Desthieux w tym sezonie należy do czołówki Pucharu Świata. Przed finałem sezonu w Oslo zajmuje 7. miejsce w klasyfikacji generalnej i ma realne szanse zająć miejsce na podium. By w tak piękny sposób podsumować swoją karierę 30-latek musi wnieść się na wyżyny swoich możliwości i wygrać chociaż jeden z biegów.
A to Francuz potrafi. Jego debiut w zawodach Pucharu Świata miał miejsce 28 listopada 2012 roku w szwedzkim Oestersund. Jednak jego droga do biathlonowej czołówki trwała kilka lat. W sezonie 2017/2018 po raz pierwszy stanął na podium zawodów tej rangi i zajął 8. miejsce w klasyfikacji generalnej.
Od tamtej pory Simon Desthieux nie nigdy nie wypadł poza TOP10. Dołożył także dziesięć kolejnych podium w Pucharze Świata, w tym dwa zwycięstwa. Z Igrzysk Olimpijskich w Pjongczangu przywiózł złoto w sztafecie mieszanej, a w Pekinie został srebrnym medalistą w sztafecie. Ponadto jest mistrzem i wicemistrzem świata w tej konkurencji i wicemistrzem świata w sprincie.
To już jednak historia, o czym pisze sam Francuz.
– Nadszedł czas, abym cieszył się rodziną, przyjaciółmi i dzieckiem!

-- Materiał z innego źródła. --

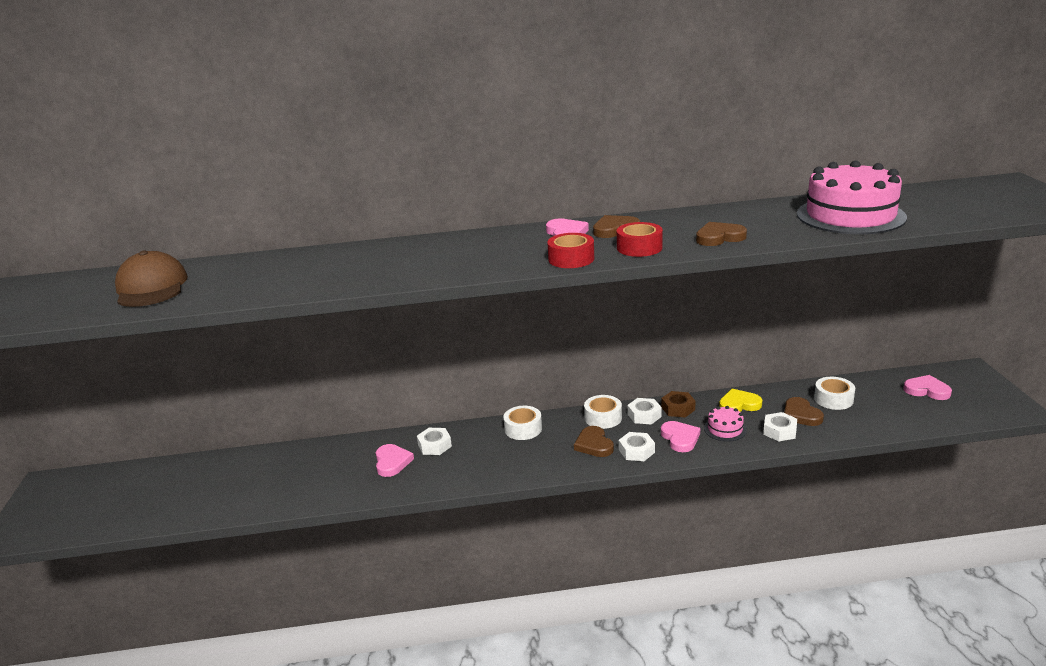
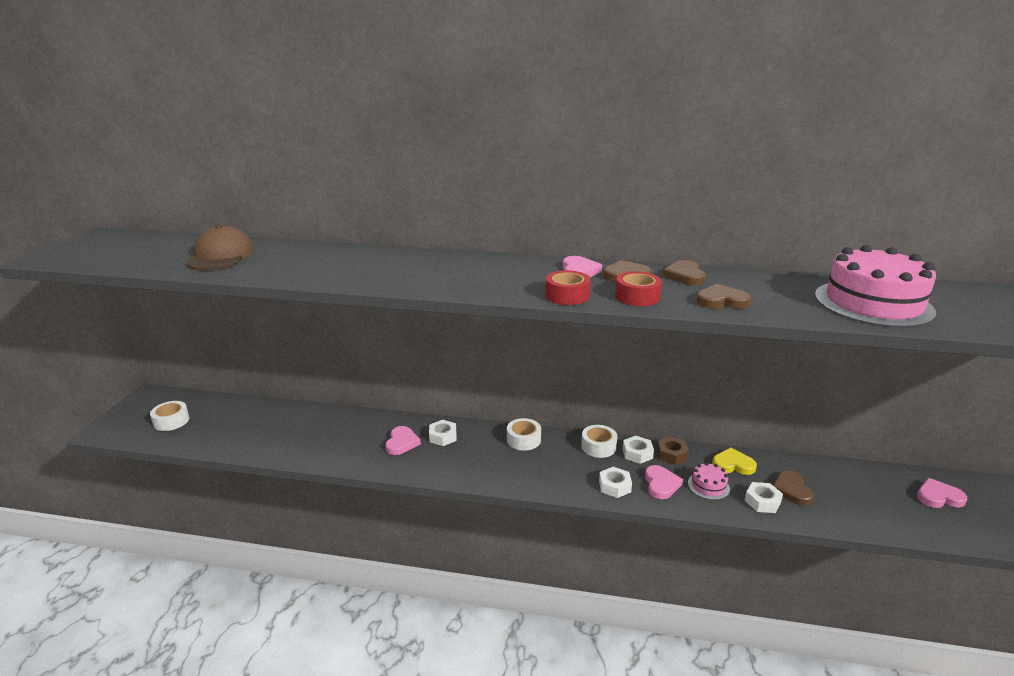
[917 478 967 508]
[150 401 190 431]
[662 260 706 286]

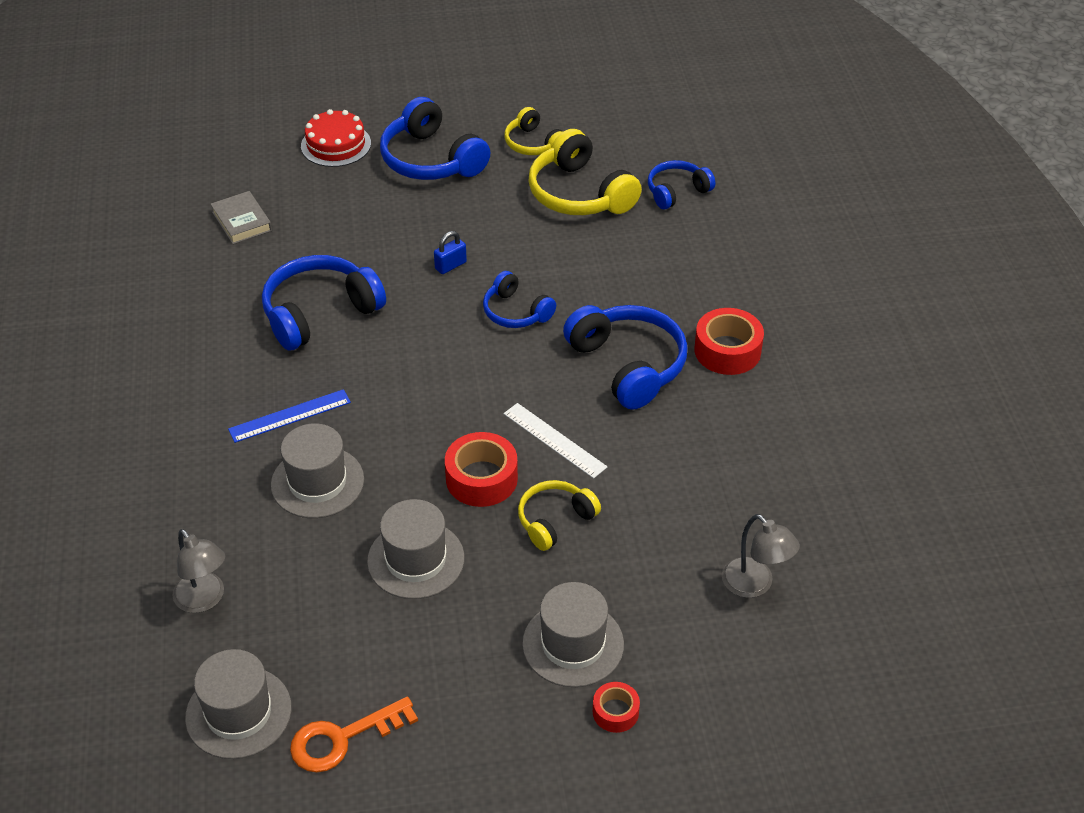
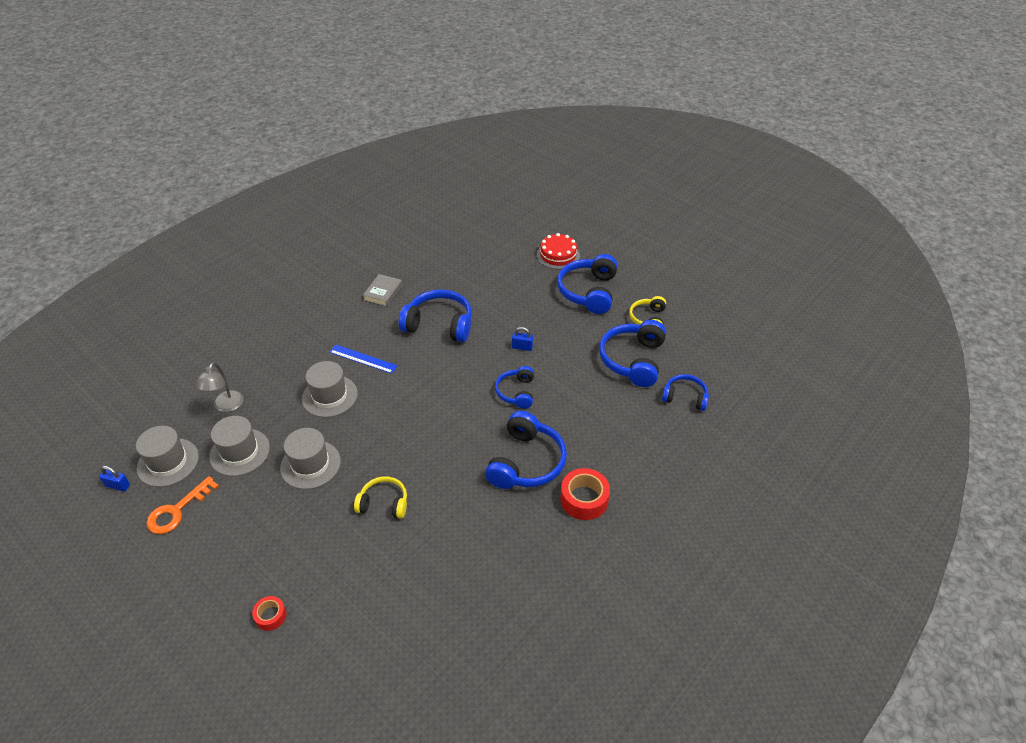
[599 320 666 387]
[363 274 402 306]
[504 403 607 479] (first image)
[445 432 518 507] (first image)
[722 514 800 598] (first image)
[209 416 270 476]
[146 476 219 534]
[99 465 130 492]

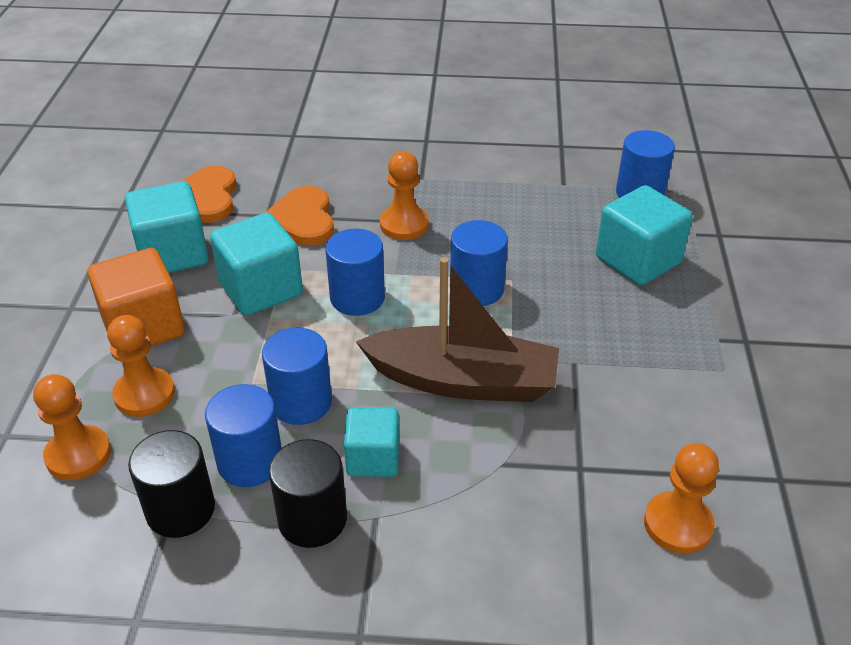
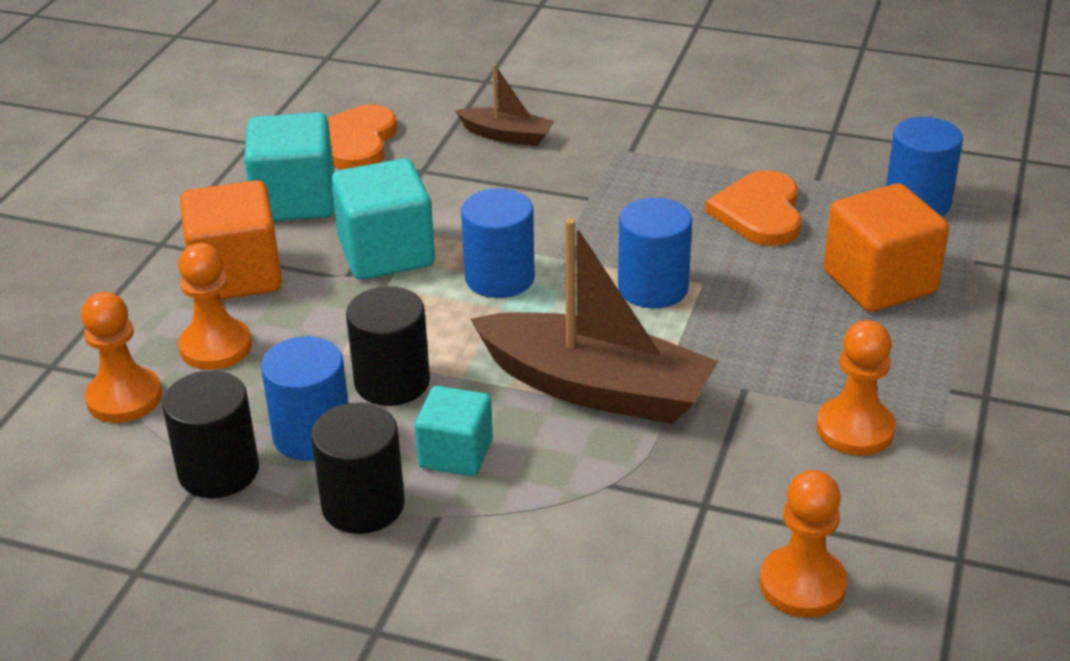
[816 320 896 456]
[824 183 949 312]
[705 170 802 246]
[346 286 430 406]
[456 64 554 146]

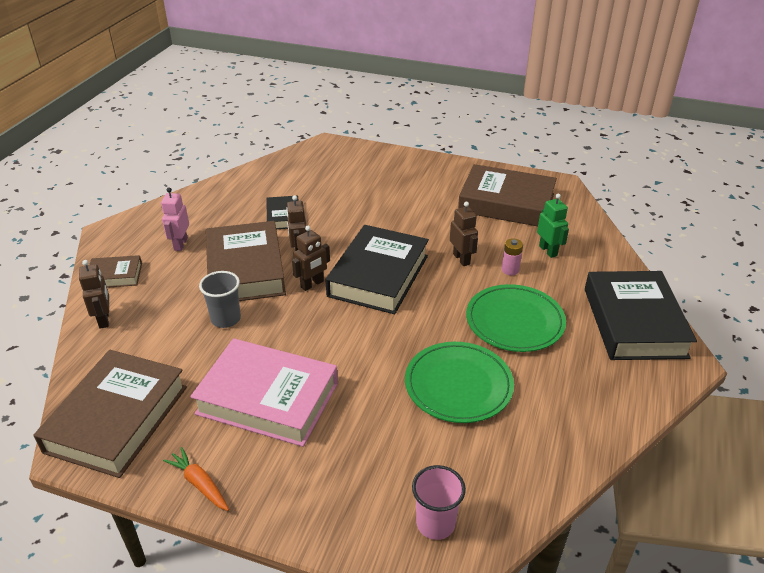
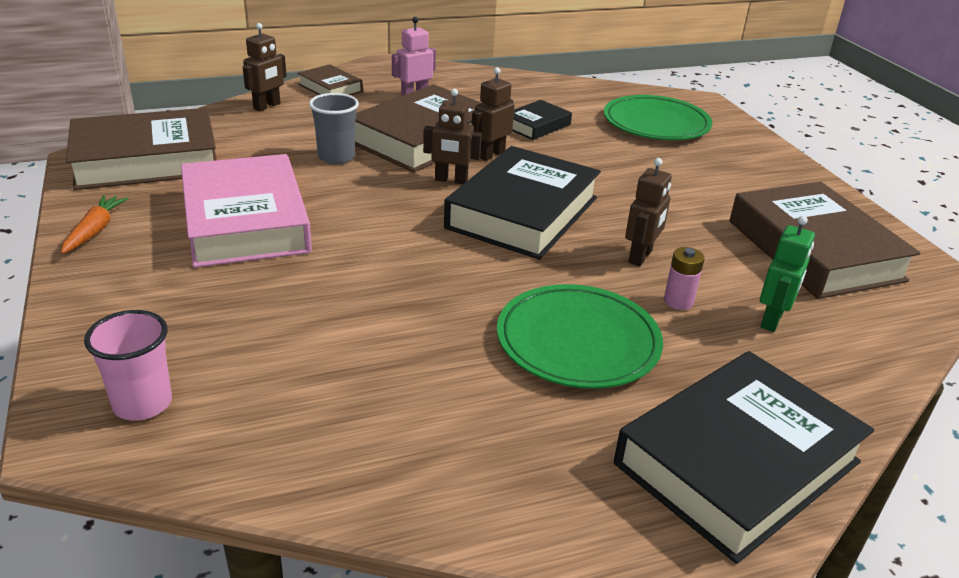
[444 146 601 260]
[604 95 712 140]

W tym tygodniu odbędą się moje ostatnie zawody Pucharu Świata, czas rzucić biathlon. Po 10 latach chcę zrobić coś innego. Dlatego dziękuję tym, którzy pomogli mi się rozwijać, którzy we mnie uwierzyli, którzy pozwolili mi żyć tą piękną pasją – czytamy w komunikacie.